Times change, and new disciplines appear on the scene. Schools of administration and business schools have been the rage for the past decade, often taking the place of some of the more traditional disciplines, some of which are in danger of disappearing altogether.
A GOOD indication of these trends is the fact that in my son’s class year in the Law Faculty at the Hebrew University, only three out of 120 have chosen to combine their law studies with philosophy, while almost 30 have combined law with business administration.
This says a great deal about the career orientations of students (which is absolutely fine) as compared with those who understand the need to develop ideas and contribute to the way that we, as a society, think, and the way in which we express our collective and individual values – even if, and precisely because, there is no profit margin at the end of the day.
That said, there is a belated recognition that the humanities are facing a crisis – not just here, but globally.
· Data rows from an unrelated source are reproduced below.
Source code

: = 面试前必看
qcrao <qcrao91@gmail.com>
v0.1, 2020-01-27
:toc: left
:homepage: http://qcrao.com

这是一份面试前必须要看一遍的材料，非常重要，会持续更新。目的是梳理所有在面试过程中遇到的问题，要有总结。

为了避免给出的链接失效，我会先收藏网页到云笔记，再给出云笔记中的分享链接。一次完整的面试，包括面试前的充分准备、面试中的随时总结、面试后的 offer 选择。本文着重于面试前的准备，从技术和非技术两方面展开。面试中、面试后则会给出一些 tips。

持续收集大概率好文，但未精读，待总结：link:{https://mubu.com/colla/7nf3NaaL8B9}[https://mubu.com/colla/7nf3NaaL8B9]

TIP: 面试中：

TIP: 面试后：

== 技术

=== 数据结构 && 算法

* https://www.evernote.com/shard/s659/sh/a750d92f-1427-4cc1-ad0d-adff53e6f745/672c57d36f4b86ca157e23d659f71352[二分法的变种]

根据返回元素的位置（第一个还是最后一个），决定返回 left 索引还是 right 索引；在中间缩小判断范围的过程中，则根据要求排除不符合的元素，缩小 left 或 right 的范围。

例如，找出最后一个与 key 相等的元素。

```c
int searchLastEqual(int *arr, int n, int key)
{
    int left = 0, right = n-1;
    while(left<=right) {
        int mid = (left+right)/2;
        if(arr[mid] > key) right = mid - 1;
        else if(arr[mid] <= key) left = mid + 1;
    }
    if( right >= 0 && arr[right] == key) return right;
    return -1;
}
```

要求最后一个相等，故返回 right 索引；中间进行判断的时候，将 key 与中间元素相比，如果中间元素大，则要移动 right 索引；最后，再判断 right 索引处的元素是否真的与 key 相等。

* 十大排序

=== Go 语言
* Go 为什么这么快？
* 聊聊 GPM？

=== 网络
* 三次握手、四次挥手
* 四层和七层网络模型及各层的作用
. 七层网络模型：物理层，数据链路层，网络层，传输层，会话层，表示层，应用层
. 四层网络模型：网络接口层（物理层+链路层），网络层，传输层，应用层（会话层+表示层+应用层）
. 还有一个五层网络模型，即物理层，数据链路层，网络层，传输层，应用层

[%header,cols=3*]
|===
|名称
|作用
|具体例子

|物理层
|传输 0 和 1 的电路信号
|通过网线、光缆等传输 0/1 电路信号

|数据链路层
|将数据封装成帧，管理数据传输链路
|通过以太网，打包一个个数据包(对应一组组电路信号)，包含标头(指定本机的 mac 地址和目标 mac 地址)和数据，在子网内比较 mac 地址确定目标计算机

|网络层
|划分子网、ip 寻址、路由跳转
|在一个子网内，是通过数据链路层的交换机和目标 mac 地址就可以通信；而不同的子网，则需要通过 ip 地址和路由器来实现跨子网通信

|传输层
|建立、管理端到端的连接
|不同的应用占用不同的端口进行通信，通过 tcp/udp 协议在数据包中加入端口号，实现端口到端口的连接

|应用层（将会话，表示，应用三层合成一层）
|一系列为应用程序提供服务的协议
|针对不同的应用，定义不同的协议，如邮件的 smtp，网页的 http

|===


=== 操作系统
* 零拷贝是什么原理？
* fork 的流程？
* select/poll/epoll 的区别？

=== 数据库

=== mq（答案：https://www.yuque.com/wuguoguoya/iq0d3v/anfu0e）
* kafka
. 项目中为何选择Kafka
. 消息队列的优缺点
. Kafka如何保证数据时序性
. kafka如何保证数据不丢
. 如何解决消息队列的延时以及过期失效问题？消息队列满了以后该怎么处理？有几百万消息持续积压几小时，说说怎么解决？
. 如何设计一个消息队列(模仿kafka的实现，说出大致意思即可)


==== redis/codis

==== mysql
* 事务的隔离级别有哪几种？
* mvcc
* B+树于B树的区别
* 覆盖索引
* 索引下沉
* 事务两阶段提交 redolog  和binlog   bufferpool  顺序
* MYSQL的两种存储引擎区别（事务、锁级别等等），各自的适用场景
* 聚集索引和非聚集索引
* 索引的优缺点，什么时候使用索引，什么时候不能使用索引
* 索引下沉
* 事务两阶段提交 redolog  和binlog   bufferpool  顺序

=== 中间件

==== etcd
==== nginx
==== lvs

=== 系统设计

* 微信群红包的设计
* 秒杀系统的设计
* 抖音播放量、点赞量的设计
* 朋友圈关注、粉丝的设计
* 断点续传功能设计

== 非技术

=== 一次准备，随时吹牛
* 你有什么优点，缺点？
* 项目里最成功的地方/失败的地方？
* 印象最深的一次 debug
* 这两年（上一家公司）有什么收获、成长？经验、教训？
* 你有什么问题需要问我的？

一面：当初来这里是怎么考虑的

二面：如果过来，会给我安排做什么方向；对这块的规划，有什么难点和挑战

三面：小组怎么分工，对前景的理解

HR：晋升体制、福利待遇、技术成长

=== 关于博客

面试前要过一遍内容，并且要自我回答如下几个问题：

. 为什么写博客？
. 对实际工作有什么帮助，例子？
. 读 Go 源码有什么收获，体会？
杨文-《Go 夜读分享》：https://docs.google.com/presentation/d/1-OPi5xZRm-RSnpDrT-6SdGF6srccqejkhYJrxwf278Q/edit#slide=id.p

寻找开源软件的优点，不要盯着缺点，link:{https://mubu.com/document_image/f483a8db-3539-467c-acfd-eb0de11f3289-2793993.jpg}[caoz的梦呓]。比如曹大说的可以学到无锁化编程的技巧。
To that effect, the country’s (overly) centralized higher education authorities have began to investigate ways of strengthening them, not only as a means of increasing student numbers, but also to reinvigorate high-level scholarship among the next generation of researchers and teachers.
One important new initiative has been the jointly funded project of Malag (an acronym for the Council of Higher Education) and Yad Hanadiv (the Rothschild Foundation) to encourage inter-university cooperation through joint teaching projects in specific areas of the humanities. The pilot project, which will be starting this week, involves the cooperation of four of the country’s universities in the joint teaching of African studies.
The renewed concern about the state of the humanities is part of a realization that profit should not only be measured in monetary terms, but that society as a whole profits from the development of ideas, moral thinking and the general diffusion of knowledge, even within the realms of abstract thinking.
It is to be hoped that the Malag will succeed in creating the infrastructure for the next generation of philosophers, literary scholars and thinkers who will achieve the international status and global recognition enjoyed by so many of their illustrious predecessors.
The writer is dean of the Faculty of Humanities and Social Sciences at Ben-Gurion University.